| Text segment |
--

# Thought Silencing Techinques



## voidofform (Jan 31, 2005)

please forgive me if i'm intruding here - i'm not DPd/DRd, but i 'm an avid lucid dreaming student.

i also find it very hard to fall asleep. which of course doesn't help - hard to lucid dream when you're awake (if you're lucky...). my insomnia springs from having too many thoughts running around in my head, stupid things like imaginary conversations (always gibberish of course), constant analyses and meta-analyses of what i'm thinking, feeling, how i can fix my problems, my friends problems, what happened during the day, what i'm supposed to do tommorow, why i can't sleep etc etc etc.

anyway, to cut a long story short, i decided to try some stuff to cure my insomnia and be able to sleep on demand, and the thoughts and voices seemed the major obstacle. i've had some success with a couple of techniques, which i thought might possibly be of some use to DP/DR sufferers:

1) the "turning the radio dial down" technique. the voices and thoughts just won't budge, but if i stop trying to force them away, i do seem to be able to slowly force the volume down on them, eventually silencing them. eventually new ones come along to replace them, which i can eventually turn down too.

--

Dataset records
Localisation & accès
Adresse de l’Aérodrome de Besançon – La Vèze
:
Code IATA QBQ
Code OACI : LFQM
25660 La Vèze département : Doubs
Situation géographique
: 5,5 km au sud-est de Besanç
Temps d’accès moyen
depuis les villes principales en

--

| Assignment |
Retype the passage of the thought-silencing forum post that begins with the words "i also find" and stops after the words "etc etc etc.".

| Response area |
i also find it very hard to fall asleep. which of course doesn't help - hard to lucid dream when you're awake (if you're lucky...). my insomnia springs from having too many thoughts running around in my head, stupid things like imaginary conversations (always gibberish of course), constant analyses and meta-analyses of what i'm thinking, feeling, how i can fix my problems, my friends problems, what happened during the day, what i'm supposed to do tommorow, why i can't sleep etc etc etc.